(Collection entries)
■ ■ ■ ■ ■
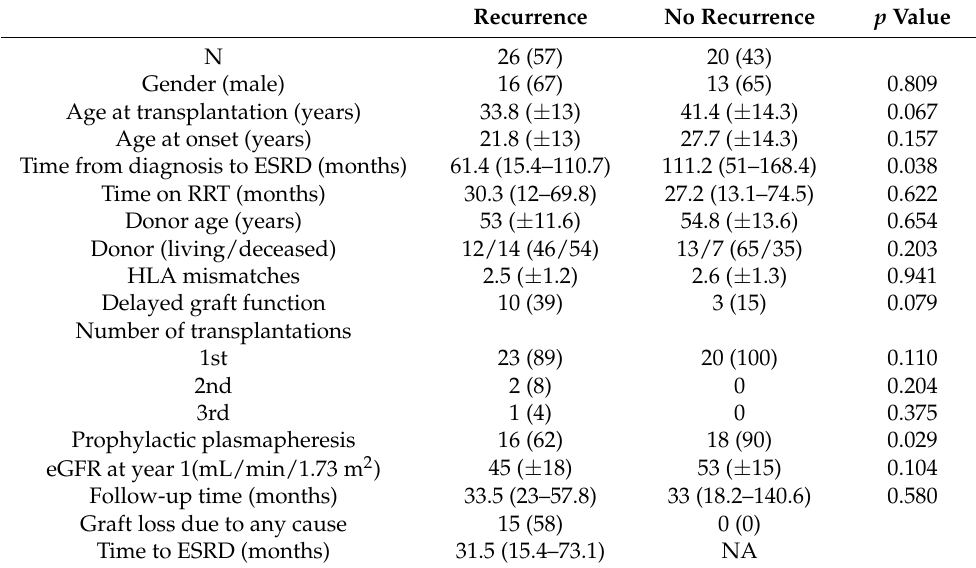
Table 1. Comparison of demographics and baseline characteristics between KTx recipients with and without focal segmental glomerulosclerosis (FSGS)recurrence in the graft.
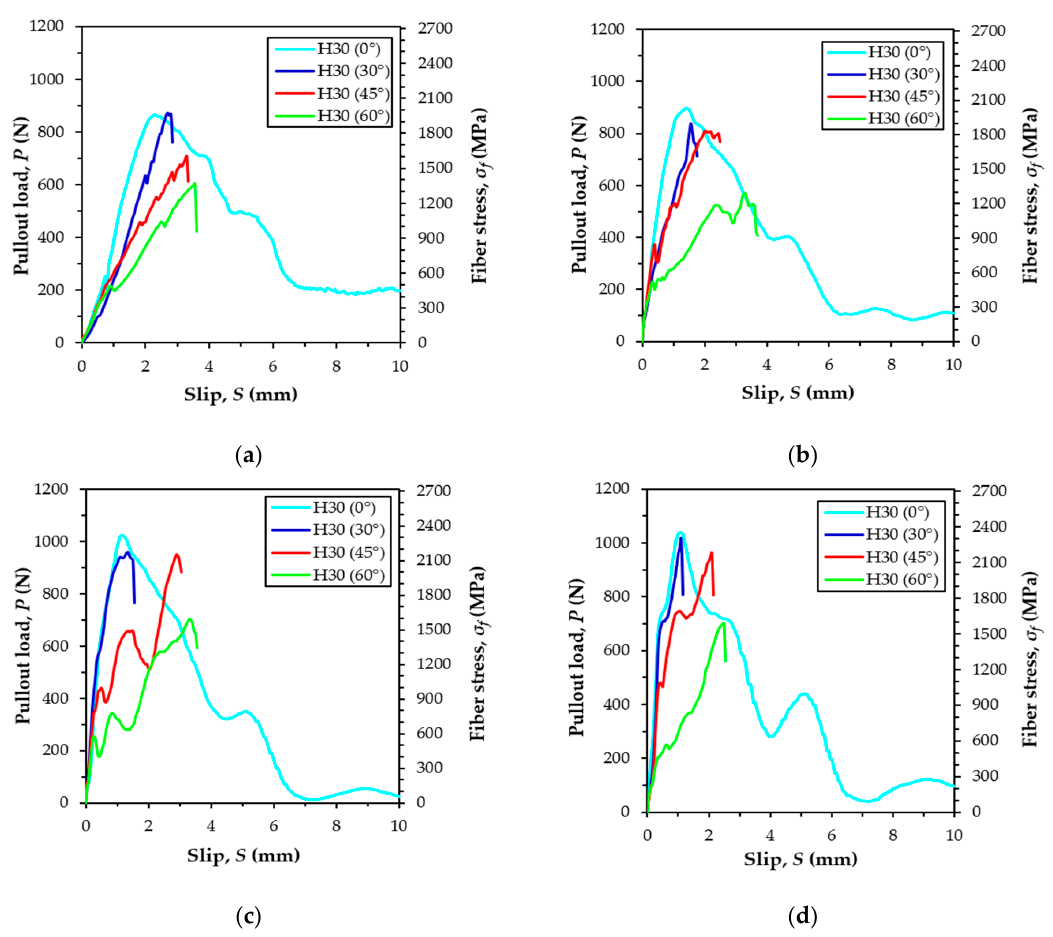
Figure 9. Average pullout load versus slip curves on H-fibers at various loading rates: ( a ) quasi-static, ( b ) air pressure of 2 kN, ( c ) air pressure of 5 kN, and ( d ) air pressure of 8 kN.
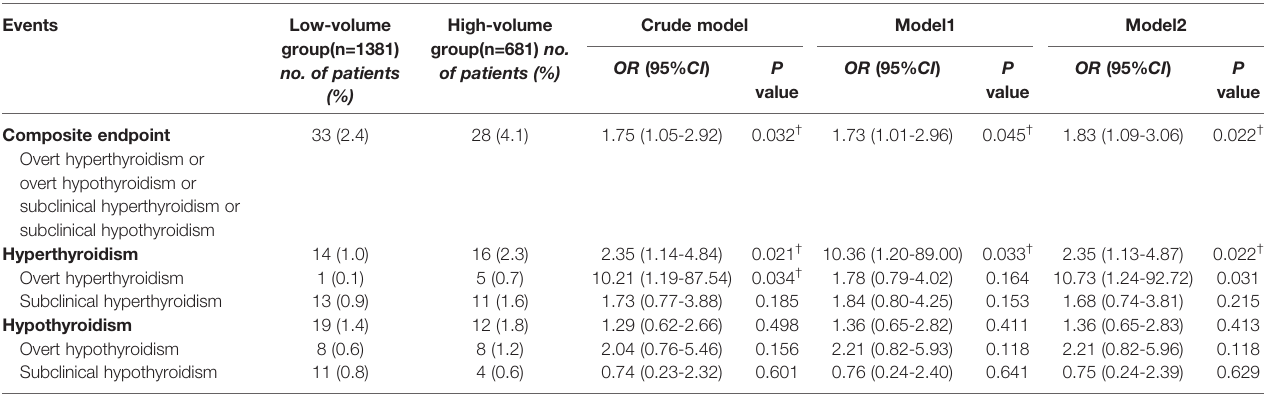
Binary logistic regression analysis with enter method was performed to determine the association between noncomplex PCI group and complex PCI group for thyroid disease. Crude model: Unadjusted model. Model 1, adjusted for age, gender and obesity. Model 2, adjusted for age, gender, obesity, current smoker, hypertension, hyperlipemia and previous stroke. † P < 0.05. OR, odds ratio; CI, con fi dence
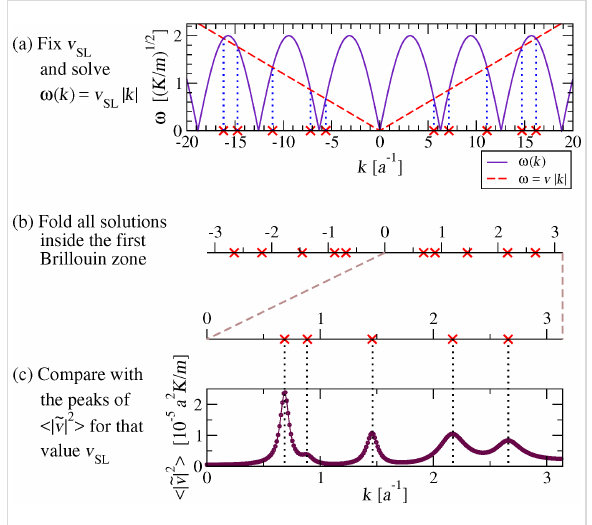
Figure 12: A scheme of the steps performed to identify the phonons whose phase velocity equals v SL , and the comparison of the obtained wave vectors with the observed excited phonons peaks for the same slider velocity v SL . In this example v SL = 0.12 v s .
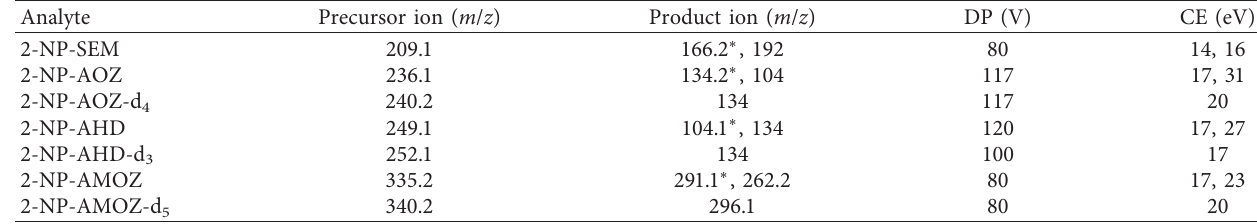
Table 1: Mass spectrometry parameters for the analysis of 2-NP-NFMs and their ISs.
■ ■ ■ ■ ■
Going through the lines above one by one, tally those with the word "Table" and give only the total.

• **Exercise result**: 2